Dakotans for Health, a grassroots organization that pushes for progressive policy change through petition efforts, is collecting signatures for a proposed 2024 amendment that would enshrine abortion rights in the South Dakota Constitution.

If passed by voters, it would supersede a 2005 state trigger law enacted last summer when the U.S. Supreme Court overturned Roe v. Wade with its ruling in Dobbs vs. Jackson’s Women’s Health Organization, leaving it up to the states to determine reproductive rights.

The South Dakota trigger law makes it a Class 6 felony for anyone “who administers to any pregnant female or prescribes or procures for any pregnant female” a means for an abortion, except to save the life of the mother.

Dakotans for Health founder Rick Weiland thinks the time is right for an abortion amendment because of the unsettled nature of South Dakota’s ban. Women now cross the border into neighboring states to obtain abortion pills. And questions remain about the legal interpretation of “life of the mother” in state law.

“With Roe v. Wade, at least there was a framework that provided some reasonable guardrails on both sides of the issue,” Weiland said. “It’s like the wild, wild West right now.”

The petition drive has galvanized an equally passionate opposition movement, with anti-abortion groups wary of allowing the issue to reach the ballot. South Dakotans rejected near-total abortion bans by statewide vote in 2006 and 2008.

A News Watch-sponsored poll of 500 registered voters in July 2022 by Mason-Dixon Polling & Strategy showed that a majority (57%) of respondents support allowing legal access to abortion medications in the state.

Nearly two-thirds (65%) said they support a statewide referendum to determine South Dakota’s laws regarding reproductive rights.

More than three-fourths (76%) of those polled support allowing legal abortion in cases of rape and incest, an exception not currently allowed under South Dakota law.

That public support of abortion rights with restrictions is reflected in other GOP-controlled states.

In Kansas, which former President Donald Trump won with 56% of the vote in 2020, voters overwhelmingly rejected a 2022 constitutional amendment that would have allowed the Republican-led Legislature to tighten restrictions or ban abortion outright, with 59% voting against the amendment.

In South Dakota, the abortion measure’s most public opponent is state Rep. Jon Hansen, R-Dell Rapids.

He serves as vice president of South Dakota Right to Life and co-chair of the Sioux Falls-based Life Defense Fund, which has the stated goal of fighting against “this deadly constitutional amendment at every step.”

Hansen has encouraged volunteers to stand next to Dakotans for Health petition circulators and “explain to the public how radical this amendment is and encourage our fellow citizens not to sign the petition.”

Hansen, a lawyer who serves as Speaker Pro Tempore of the South Dakota House, has also criticized the wording of the proposed amendment, claiming that it’s “far more extreme than Roe v. Wade itself.”

Weiland and others pushed back on that statement by claiming that the amendment uses the same trimester framework as Roe, the landmark 1973 ruling in which the Supreme Court held that the Constitution protected a woman’s right to an abortion prior to the viability of the fetus.

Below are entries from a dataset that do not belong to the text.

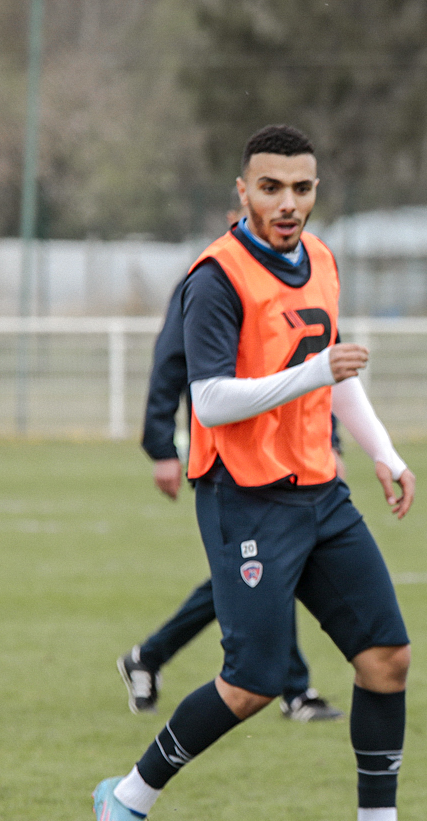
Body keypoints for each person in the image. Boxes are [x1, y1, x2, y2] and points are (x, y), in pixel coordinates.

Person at [90, 124, 427, 821]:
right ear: (242, 191)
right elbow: (215, 400)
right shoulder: (216, 279)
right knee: (252, 682)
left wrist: (384, 451)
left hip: (320, 490)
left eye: (301, 188)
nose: (287, 203)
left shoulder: (321, 260)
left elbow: (332, 372)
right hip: (245, 499)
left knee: (386, 658)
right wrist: (317, 371)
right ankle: (126, 799)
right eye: (271, 188)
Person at [116, 279, 343, 723]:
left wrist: (329, 440)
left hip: (293, 461)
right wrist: (161, 446)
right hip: (232, 466)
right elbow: (171, 362)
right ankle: (294, 691)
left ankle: (150, 655)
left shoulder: (302, 276)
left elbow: (318, 365)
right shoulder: (211, 279)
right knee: (262, 571)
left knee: (259, 573)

The proposed South Dakota ballot amendment prevents the state from regulating “the abortion decision and its effectuation” during the first trimester (1 to 13 weeks). During the second trimester (14 to 26 weeks), the state could regulate “the abortion decision and its effectuation only in ways that are reasonably related to the physical health of the pregnant woman.” After the end of the second trimester (when the fetus becomes viable), abortion could be regulated or prohibited except to preserve “the life or health” of the mother.

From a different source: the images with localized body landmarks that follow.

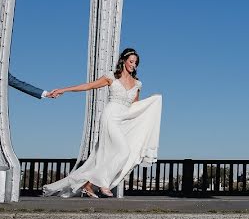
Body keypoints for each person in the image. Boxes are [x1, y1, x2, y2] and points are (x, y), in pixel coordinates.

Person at [41, 48, 162, 198]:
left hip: (123, 119)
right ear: (123, 61)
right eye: (131, 62)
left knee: (110, 156)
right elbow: (89, 86)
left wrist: (152, 102)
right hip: (110, 116)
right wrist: (64, 90)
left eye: (136, 63)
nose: (133, 65)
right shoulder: (111, 77)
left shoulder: (137, 84)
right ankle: (103, 184)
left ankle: (89, 184)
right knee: (124, 151)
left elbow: (135, 106)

In public statements, Hansen pointed to a lack of “safety protections” such as parental notification, waiting periods and informed consent.

In South Dakota, before Dobbs, informed consent meant doctors were required to tell patients that women who undergo abortion procedures could experience depression and suicidal thoughts and that the procedure would “terminate the life of a whole, separate, unique, living human being.”